In order to process this file, we have to start by treating the entire thing as single string. Then a program like awk, sed or grep may divide it by line before searching and interpolating positional values. This will work as long as the strings are uniform enough to pose as structured data, but it is a feeble framework that can easily be compromised by something as simple as two programs parsing dates differently.

Solving the Same Problem with Structured Data

Here’s how the still-experimental shell whale handles the same job of defining a function that saves a note to a file.

new_note = '
  note.message = input;
  note.time = now();

  notes = from_toml(read_file("notes.toml"));
  notes:push(note);

  data = notes:to_toml();
  data:write("notes.toml");
';

new_note("buy milk");
new_note("take out garbage");

Notice that we first declare variables with dot notation to group them. Then we read our existing notes from a TOML file into a variable. This variable is a list, a data structure that is a simple contiguous sequence. We can then call push on the list to add new item to the end. Finally, we write the file using our new list of notes.

TOML, unlike JSON, has a time data type that makes it a good choice when saving dates and times. That solves the problem of different programs processing dates differently, from_toml and to_tomlare the shell’s universal means of conversion for this format. There are also conversion macros for CSV and JSON. These are infallible: they create only valid output and will convert any valid input. This improvement is virtually without downsides: any structured data can still be treated as a string and structured data can be converted between formats, which improves interoperability.

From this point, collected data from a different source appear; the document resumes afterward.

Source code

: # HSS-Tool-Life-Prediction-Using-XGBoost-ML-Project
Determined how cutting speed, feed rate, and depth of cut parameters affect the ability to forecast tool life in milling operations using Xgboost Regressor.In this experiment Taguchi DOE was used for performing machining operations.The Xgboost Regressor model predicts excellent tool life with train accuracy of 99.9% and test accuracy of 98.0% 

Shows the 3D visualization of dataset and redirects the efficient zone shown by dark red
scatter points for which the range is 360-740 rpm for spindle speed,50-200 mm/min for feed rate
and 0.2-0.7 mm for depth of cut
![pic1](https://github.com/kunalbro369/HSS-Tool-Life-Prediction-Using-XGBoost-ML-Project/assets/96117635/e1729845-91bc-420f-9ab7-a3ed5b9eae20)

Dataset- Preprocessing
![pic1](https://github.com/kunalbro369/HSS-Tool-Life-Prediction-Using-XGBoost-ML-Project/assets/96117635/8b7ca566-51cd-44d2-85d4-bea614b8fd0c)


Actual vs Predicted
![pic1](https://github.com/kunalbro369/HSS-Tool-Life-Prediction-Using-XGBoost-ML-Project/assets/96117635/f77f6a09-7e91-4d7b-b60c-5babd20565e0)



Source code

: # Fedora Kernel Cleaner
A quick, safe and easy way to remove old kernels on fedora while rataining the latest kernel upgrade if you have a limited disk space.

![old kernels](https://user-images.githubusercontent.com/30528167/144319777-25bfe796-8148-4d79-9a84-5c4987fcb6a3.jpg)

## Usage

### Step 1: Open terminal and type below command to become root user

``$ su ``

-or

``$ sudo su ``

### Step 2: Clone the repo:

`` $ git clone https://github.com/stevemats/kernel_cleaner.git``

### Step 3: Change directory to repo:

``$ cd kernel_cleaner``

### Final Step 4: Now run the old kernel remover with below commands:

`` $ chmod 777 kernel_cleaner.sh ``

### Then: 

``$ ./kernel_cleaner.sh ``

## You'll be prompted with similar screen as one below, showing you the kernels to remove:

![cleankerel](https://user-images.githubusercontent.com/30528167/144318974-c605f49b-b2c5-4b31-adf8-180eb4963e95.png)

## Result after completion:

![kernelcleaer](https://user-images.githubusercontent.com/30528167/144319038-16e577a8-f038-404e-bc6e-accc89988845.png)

toml_string = read_file("data.toml");
parsed_data = from_toml(toml_string);
json_string = to_json(parsed_data);

Writing Unix Tools for Structured Data

Rust users are lucky to have serde, a library that can create in-memory values from data formats and vica versa. If you are compiling a program to be used as a command-line tool, I would urge you to think about how you might use structured data as input and output. Pandoc, for example, can use a YAML file as an alternative to command-line arguments but I would prefer it to have an additional option to pass that YAML to standard input. In the meantime, it is easy enough to implement pandoc’s features in whale by translating a data structure into command line arguments. It is not a perfect solution but it goes a long way to prove that the commacnd line shell is still the gold standard of computing.

If you are interested in structured data on the command line, whale is in its experimental phase and I’m happy to talk more about it. Nushell is a more mature example of a command-line shell with structured data and jq is an excellent resource for querying JSON.